# Offene Aufgaben
1 > Fassen Sie bitte den Absatz aus dem Text über Sebald, der mit „Man könnte meinen“ beginnt, kürzer und mit seinen wichtigsten Fakten neu.
2 > Führen Sie den Text über Sebald nach seinem letzten Satz weiter.

Dienstag, 5. Januar 2016

Freigefegt

Sebalds Blick

Beckett und Proust verwahren wir in unterschiedlichen Schubladen unserer Vorstellung, imgrunde sind wir verwundert, daß der eine über den anderen geschrieben hat. Beckett schickt seinem Aufsatz eine resolute Klarstellung voraus. Sein Buch handle weder von dem legendären Leben und Sterben Marcel Prousts noch von dem geschwätzigen alten Weib der Briefe noch von dem Verfasser der Essays. Es wäre jedem Prosawerk von Format zu wünschen, es fände jemanden, der es so entschlossen freifegt. Wenn Sergio Chejfec davon spricht, daß wir Sebald mit Bewunderung und in reiner ästhetischer Freude lesen, hat er eine vergleichbare Bereinigung vollzogen, denn die Arbeiten über Sternheim und Döblin und andere Arbeiten dieser Art wird er bei seinem Urteil nicht im Sinn gehabt haben. In den Arbeiten über Sternheim und Döblin ist Sebald selbst eindeutig nicht den Weg von Beckett und Chejfec gegangen. Im werkimmanenten Verstehen sieht er einen Trick der Nachkriegsgermanistik, der Wahrheit nicht ins Auge zu blicken, und fordert, die damals dominante sogenannte kritische Theorie vor Augen, eine soziologische Herangehensweise. Ohne sich von der aggressiven Weise des jungen Sebald anstecken zu lassen, zeigt Jakob Hessing*, daß der kritiko-soziologische Zugriff in der Hand Sebalds letztlich nicht erfolgreich war.

Man könnte meinen, Sebald habe als Prosadichter ein ähnliches Schicksal, wie er es Sternheim und Döblin mit dem soziologischen Zugriff bereitet hatte, zu vermeiden versucht, indem er die Erde vorsorglich entvölkerte. Die Großstadt Manchester ist so gut wie menschenleer, die Bewohner Prags, sämtlich chronische Raucher, sind nicht mehr weit von ihrem Ende entfernt, in Terezín ist lediglich ein Geistesgestörter in einem zerrissenen Anzug noch unterwegs, bevor auch er urplötzlich vom Erdboden verschluckt wird, und auch Brüssel, die europäische Hauptstadt, ist vornehmlich nurmehr von einigen Buckligen und Irren bewohnt. Zwar besteht die Gesellschaft, folgt man Luhmann, nicht aus Menschen, der Mensch ist der Gesellschaft äußerlich, andererseits aber gibt es keine Gesellschaft ohne das humane Substrat. Bei Sebald treffen wir nur auf vereinzelte Exemplare des Homo Sapiens, Malachi in Venedig, Salvatore Altamura in Verona, Aurach in Manchester, Selwyn, Garrad, Hamburger, Le Strange in Südostengland und einige andere mehr über die Welt verstreut, eine Gesellschaft ergibt sich daraus nicht. Keine Gesellschaft, keine Soziologie sollte man meinen, die Vorsichtsmaßnahme hat allerdings Fridolin Schley nicht daran hindern können, den geballten soziologischen Zorn, nunmehr in der Machart Bourdieus, auf Sebald niederfahren zu lassen.

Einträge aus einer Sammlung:
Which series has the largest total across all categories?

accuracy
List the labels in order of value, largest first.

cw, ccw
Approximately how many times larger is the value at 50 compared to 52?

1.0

--

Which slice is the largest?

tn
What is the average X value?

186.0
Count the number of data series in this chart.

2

==

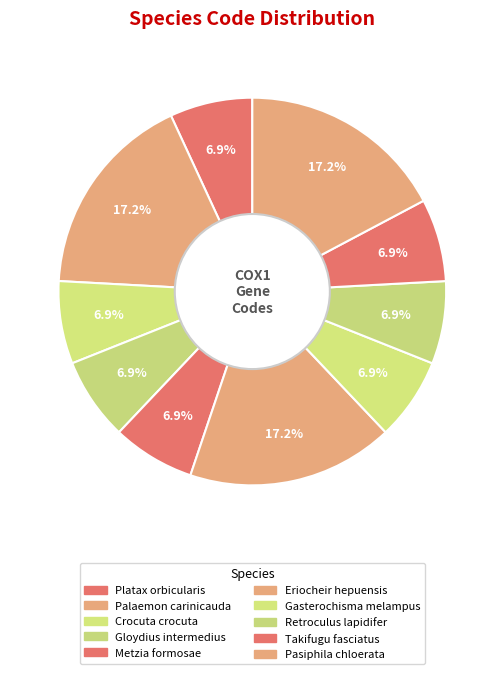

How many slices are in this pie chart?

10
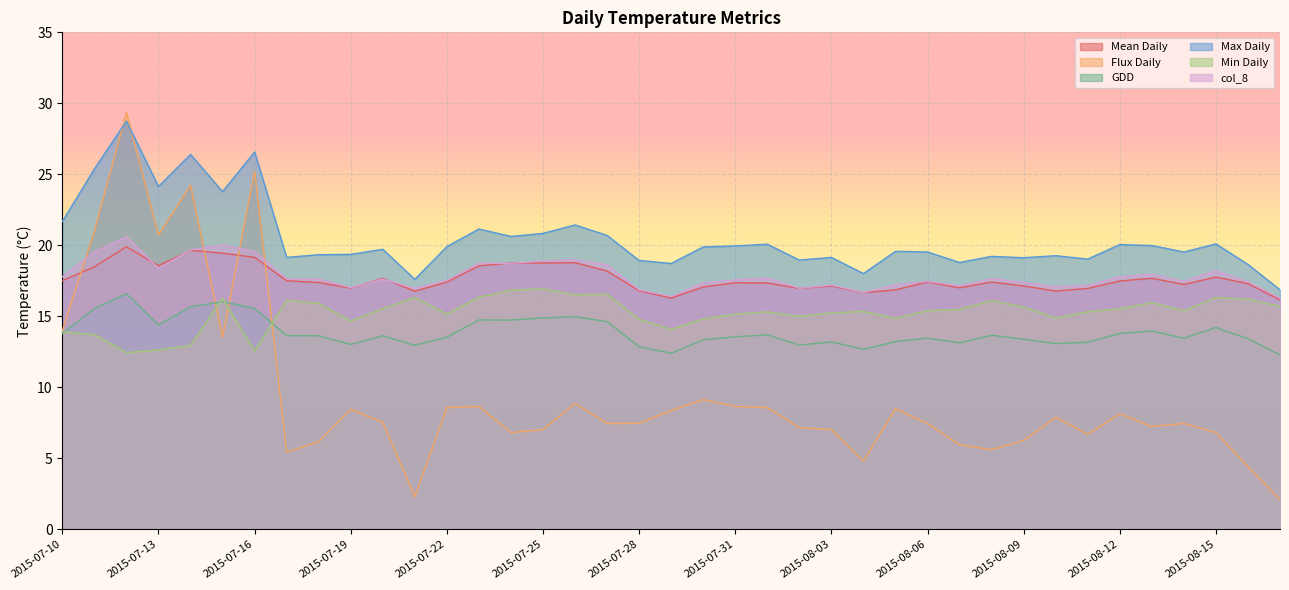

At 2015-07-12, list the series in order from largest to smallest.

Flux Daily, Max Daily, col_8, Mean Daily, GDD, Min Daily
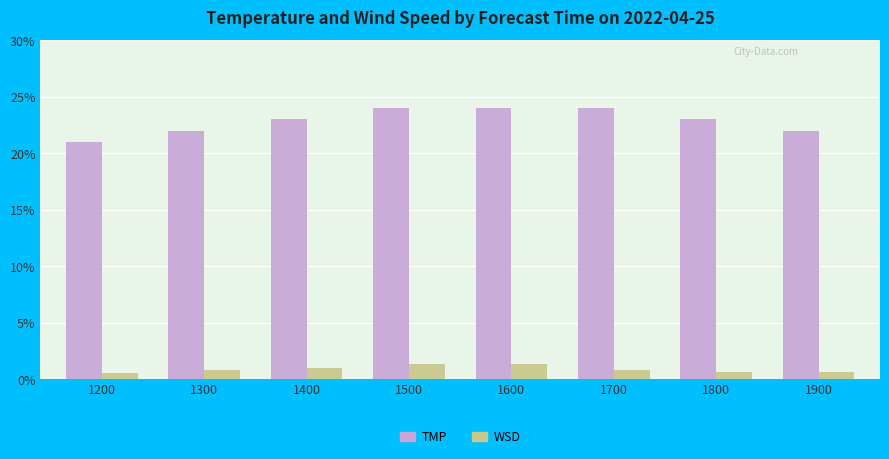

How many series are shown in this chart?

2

# Antwortliste
1 > Man könnte meinen, Sebald habe als Prosadichter dem Schicksal, das er Sternheim und Döblin mit dem soziologischen Zugriff bereitet hatte, entgehen wollen, indem er die Erde vorsorglich entvölkerte. Manchester ist fast menschenleer, die rauchenden Prager sind ihrem Ende nahe, in Terezín läuft nur noch ein Geistesgestörter herum, bis auch er verschwindet, und Brüssel bewohnen vor allem Bucklige und Irre. Nach Luhmann besteht die Gesellschaft zwar nicht aus Menschen, doch ohne das humane Substrat gibt es sie nicht. Sebalds vereinzelte Figuren wie Malachi, Salvatore Altamura, Aurach, Selwyn, Garrad, Hamburger und Le Strange ergeben keine Gesellschaft. Dennoch hat Fridolin Schley Sebald mit geballtem soziologischem Zorn nach Bourdieus Machart bedacht.

2 >
Hessing hält sich im wesentlichen in dem Bereich, den Beckett bei seinem Blick auf Proust umstandslos beiseite geschoben hat, und wirft von da aus vorsichtige Blicke auf das Prosawerk. Im Zentrum steht dabei das Thema des deutschsprachigen Judentums, das, beginnend mit Sternheim und Döblin, zahlreiche wissenschaftliche Arbeiten und Essays dominiert und unübersehbar auch in die Prosa vordringt. Weniger auffällig ist es in den Schwindel.Gefühlen und den Ringen des Saturn, wenn man absieht von dem Italienreisenden Kafka, der, ganz und gar Jude, aufgrund seiner übergroßen Qualität das paulinische Universalismusgebot erfüllt, hier ist kein Jude noch Grieche &c. Sebald betont demgegenüber in einem seiner Aufsätze Kafkas Judentum, indem er durch eine raffinierte linguistische Operation den Landvermesser K. in den Messias verwandelt. Er stellt diese Wandlung als unzweifelhaft hin, nach Hessings Einschätzung ist sie nichts weniger als das. Vielleicht ist es unter anderem die Freude an kühnen Behauptungen, die Sebald von der Literaturbetrachtung zur Literatur gebracht hat. Hier kann er versteckt hinter einer vorgeblich schwach fiktionalisierten dokumentarischen Haltung ungeahndet auch übermütig-dreiste Fiktion betreiben, indem er etwa den Erzähler eine Passage aus Conrads Kongotagebuch wortwörtlich erinnern läßt und sie auch wortwörtlich mitteilt, obwohl keines dieser wortwörtlichen Wörter im Tagebuch auftaucht. Wer ist nicht der Zeitungsnachricht vom Tode des Majors Wyndham Le Strange auf den Leim gegangen. In den Ausgewanderten ist das jüdische Thema so dominant, daß wiederholt von den vier jüdischen Protagonisten zu lesen war, offenbar unter Einbeziehung des Großonkels Adelwarth und damit auch seines Großneffen, dem Erzähler, und letztlich also auch des Autors. Hessing stellt demgegenüber zum in dieser Weise judaisierten Sebald bündig fest: Das Judentum ist  ihm immer fremd geblieben. Es wäre demnach ein Fremdkörper im Werk. Man denkt an Tolstoi, dessen flach rationalistisch-christliches Moralisieren, wie man heute sagt: nervt. Man kann sich aber nicht sicher sein, was der Prosa widerfahren wäre, hätte man diesen Teil, diesen Impetus operativ entfernt.

Hessings Aufsatz schließt mit einem schönen Blick auf Mathild Seelos, Sebalds bevorzugte Heroine, seine weibliche Inkarnationsfigur, die als solche gleichsam ein Paar bildet mit dem Major George Wyndham Le Strange (GWS).